I’m fascinated by families and birth order. As an only child, I was the solitary kid in rooms always filled with adults. I think one of the reasons I’m such a good and thorough observer is because I was raised in that era where children were seen but never heard. I learned very early in life how to watch people without them noticing, how to gage emotions and reactions during situations, and most importantly, how to describe what I was seeing.From the time I knew I was the only kid in my family’s realm, I dreamed of having siblings. It didn’t matter to me if I was the oldest, youngest, or came somewhere in the middle of the food chain. I wanted other people like me around the house. Sadly, it didn’t happen.
My life long fascination with birth order and how siblings react and interact with one another is the reason I like writing about big families. It gives me a great deal of pleasure to invent the families I always wanted as my own. I would have liked nothing more while growing up than to have older brothers looking out for me and sisters guiding my way to adolescence.Families come with their own sets of rules on behavior and thinking and actions. Most of it is based on the shared history they have, and much of it is situational. When I start a new book series, the dynamics in the family come first. Is there a father figure present and if so, how does he rule? If no dad is around, how does the mother keep order, pay the bills, provide for her children? What roles do the oldest and youngest play in  his scheme? All these questions are thought out prior to my ever typing a word of the story.
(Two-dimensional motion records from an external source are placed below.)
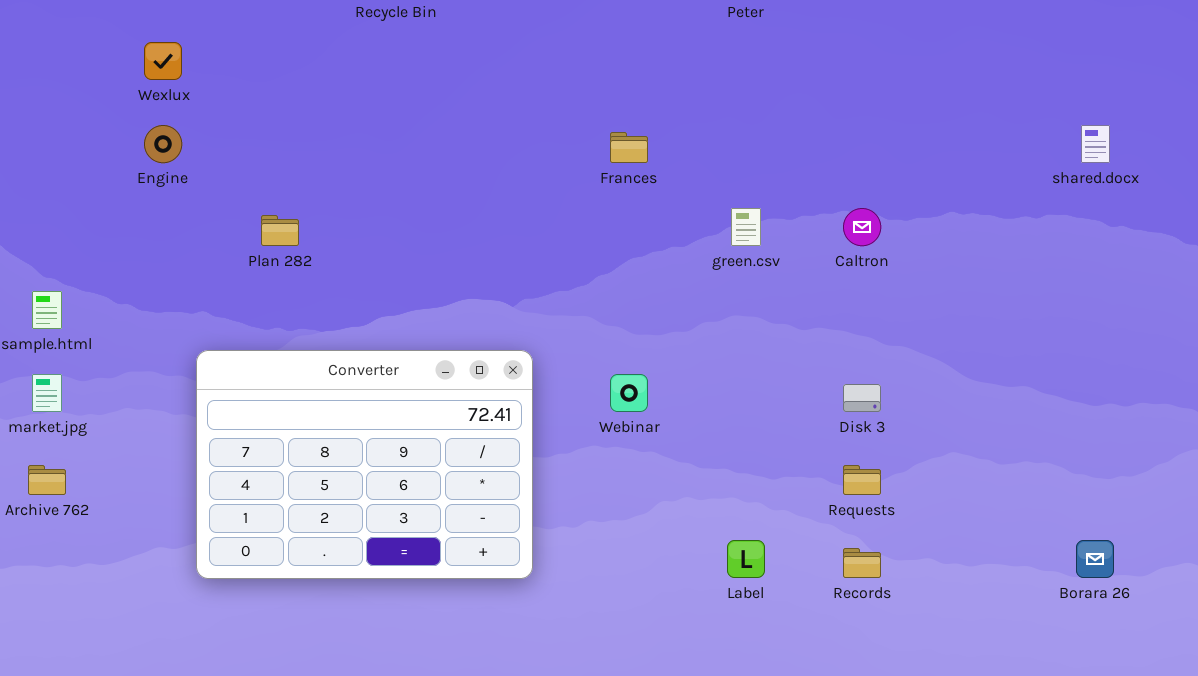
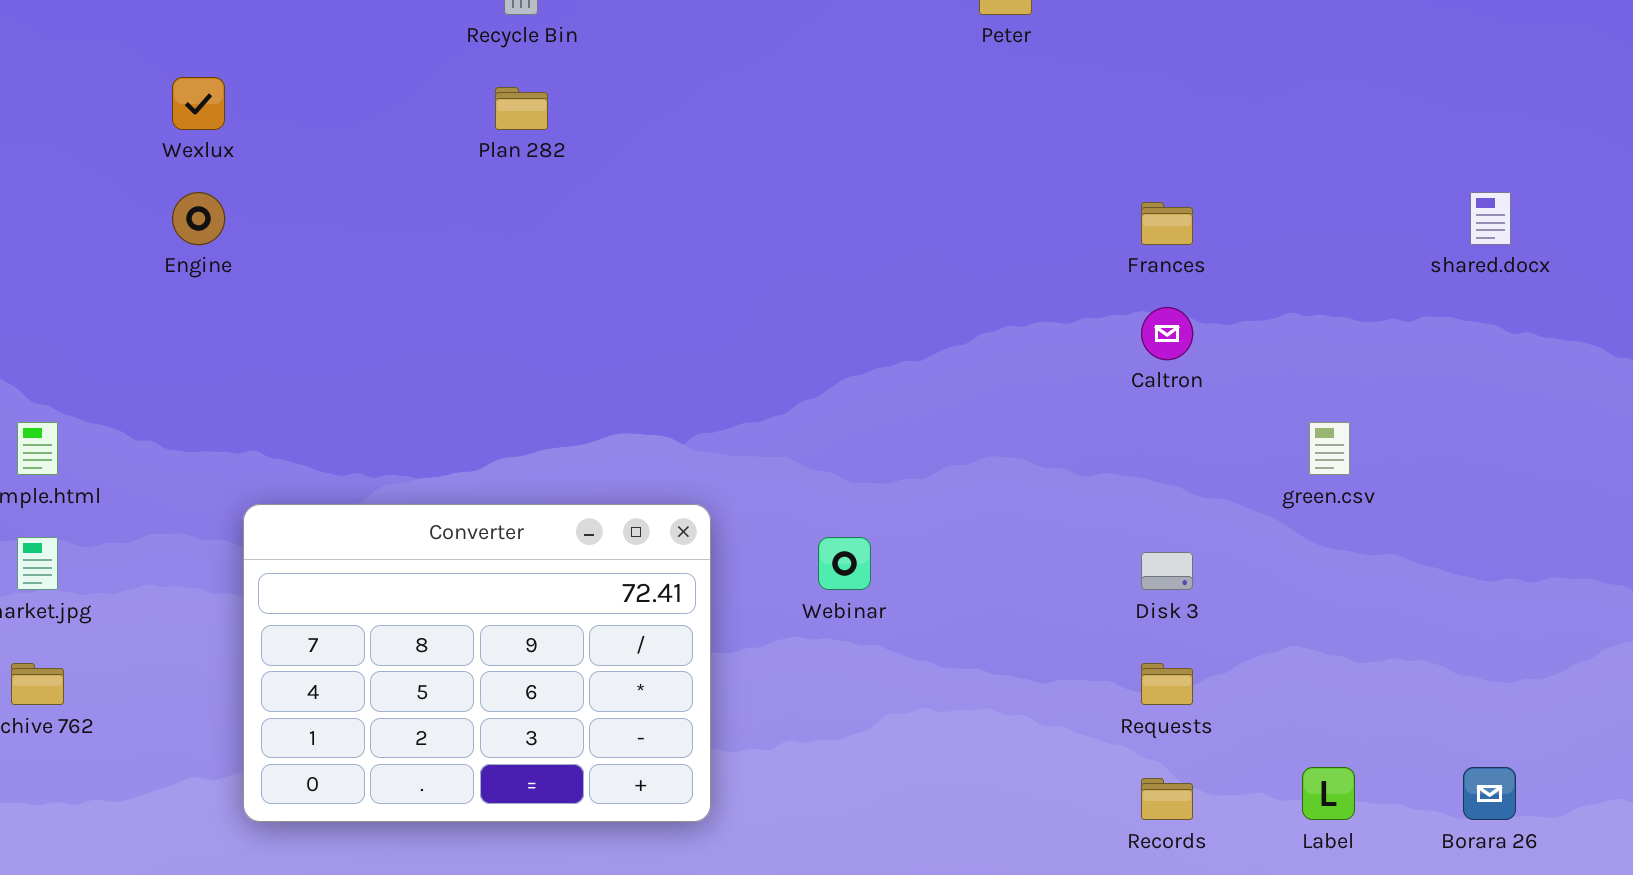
Frances: [610,132,648,163] -> [1141,202,1193,245], moved
green.csv: [731,208,761,246] -> [1309,422,1350,475], moved
Plan 282: [261,215,299,246] -> [495,87,548,130], moved
Label: [727,540,765,578] -> [1302,767,1355,820], moved

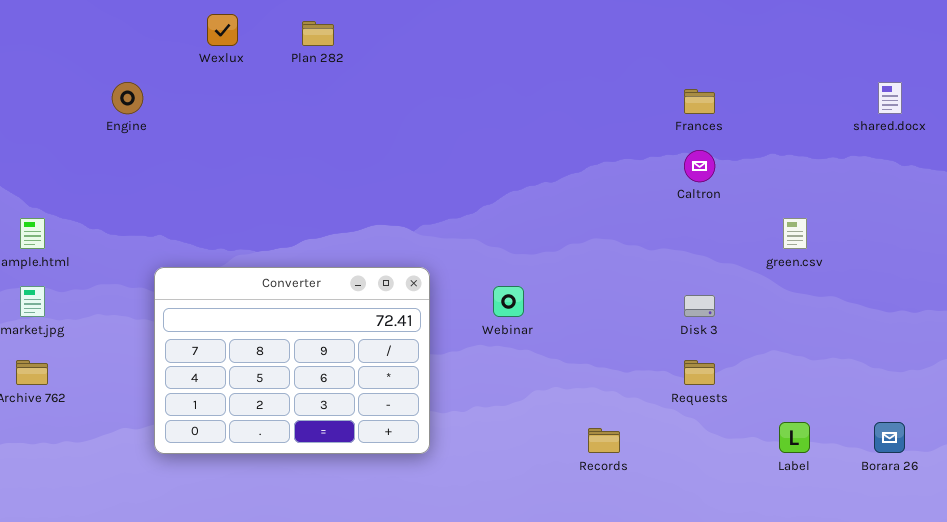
Wexlux: [172,77,225,130] -> [207,14,238,46], moved
Records: [1141,778,1193,820] -> [588,428,620,453], moved

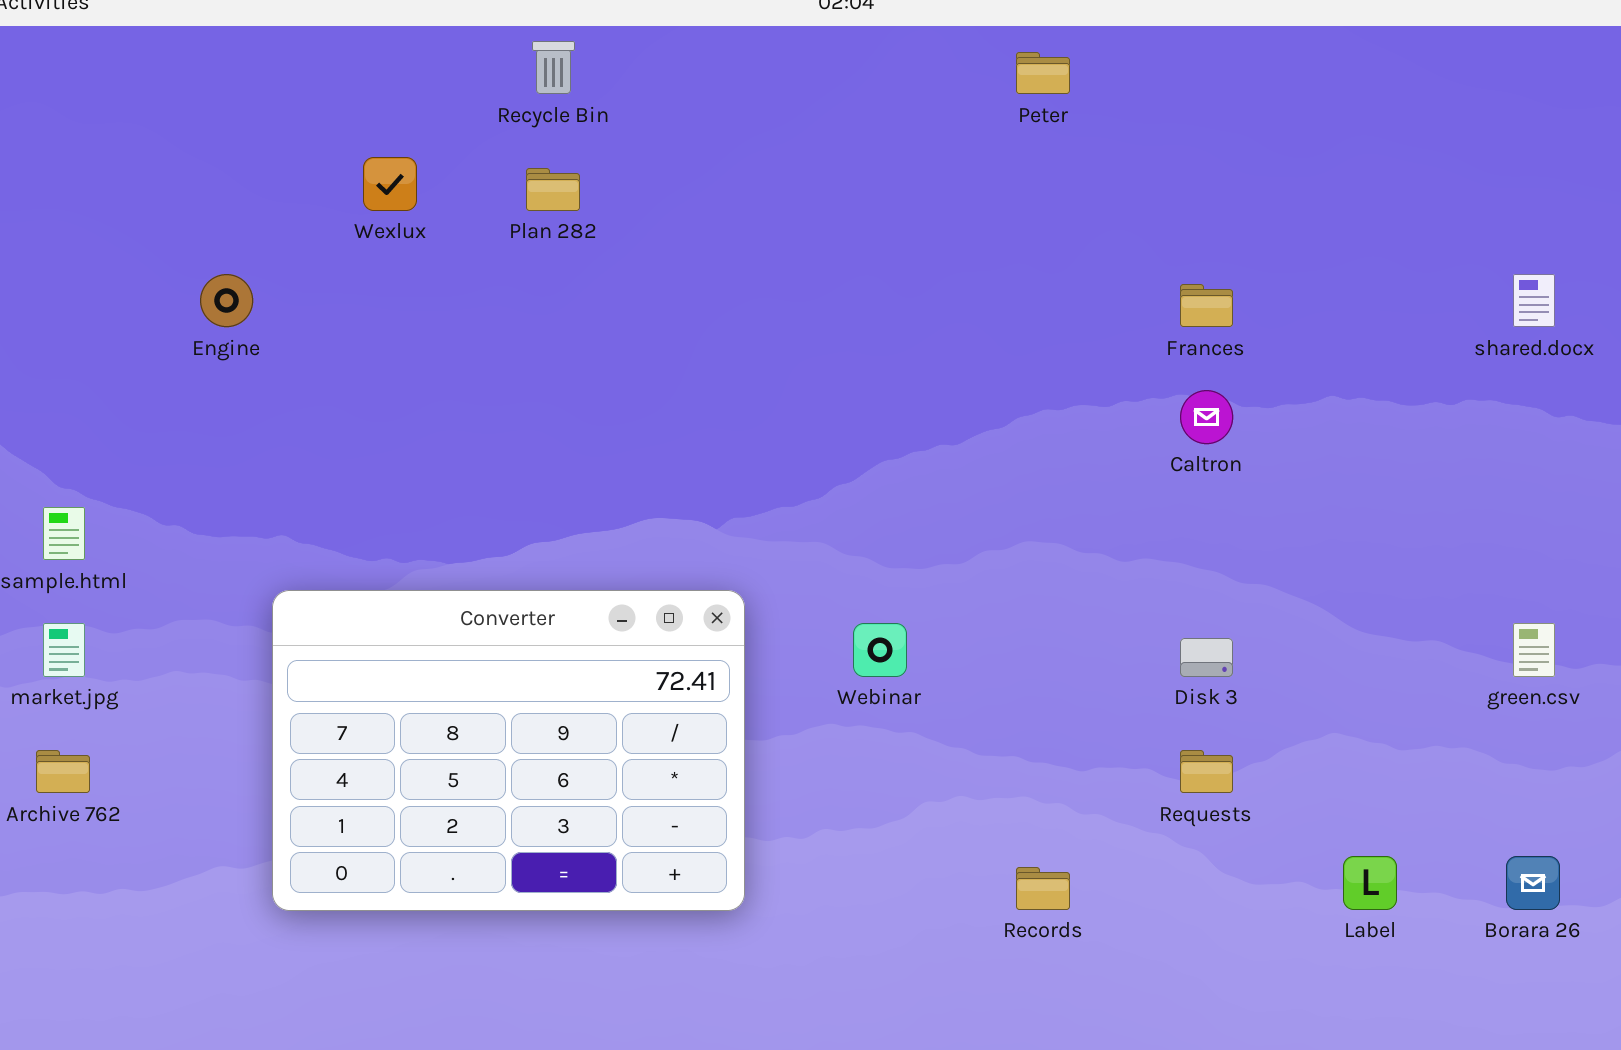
green.csv: [783,218,807,249] -> [1513,623,1555,677], moved

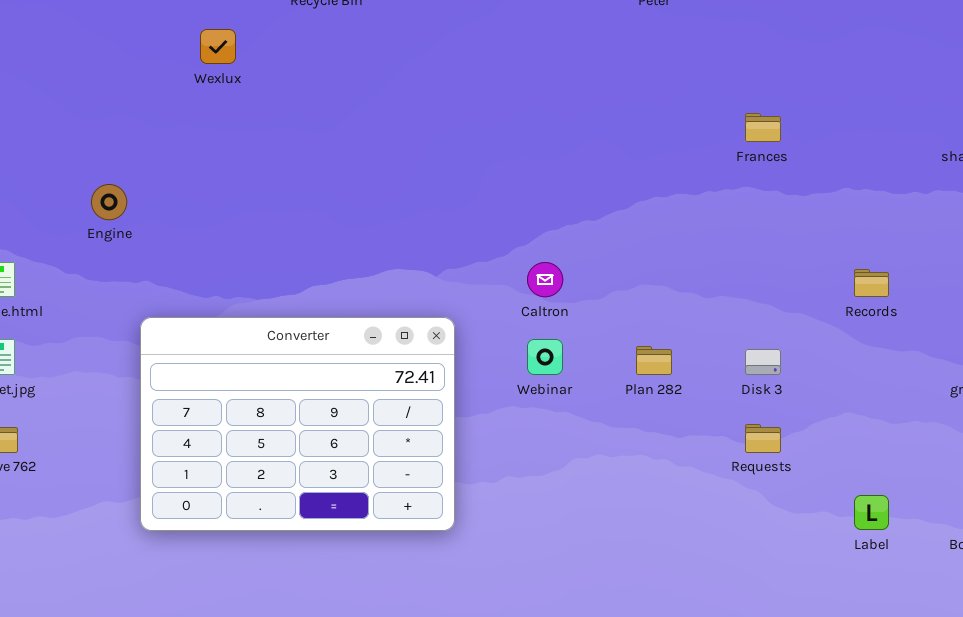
Plan 282: [526,168,580,211] -> [636,346,672,375], moved
Engine: [200,274,253,327] -> [91,184,127,220], moved
Caltron: [1180,390,1233,444] -> [527,262,563,297], moved
Records: [1016,867,1070,910] -> [854,269,889,297], moved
I need to know “my families” before I can write about them.I invent the parents I wished I’d had growing up, along with the support system siblings bring with it. Since I was a step-kid to two new “parents” when my parents both remarried, I know what it means to be the outsider in a group. Resentments abound, feelings of insecurity and of not measuring up run rampant, and you never really “feel” as if anyone is truly on your side. Of course, these feelings follow us into adulthood so when I write about siblings who are aging, I know I need to have them make decisions and run courses of actions with those childhood traumas and dramas in mind.

What about you? Come from a big family, or are you an only like me? Where is your birth order and did it play a role in making you the person you are? Or did it hamper your dreams and desires because things were “expected of you?”

 

Birth order, sibling dynamics, and families are truly fascinating to read – and write – about.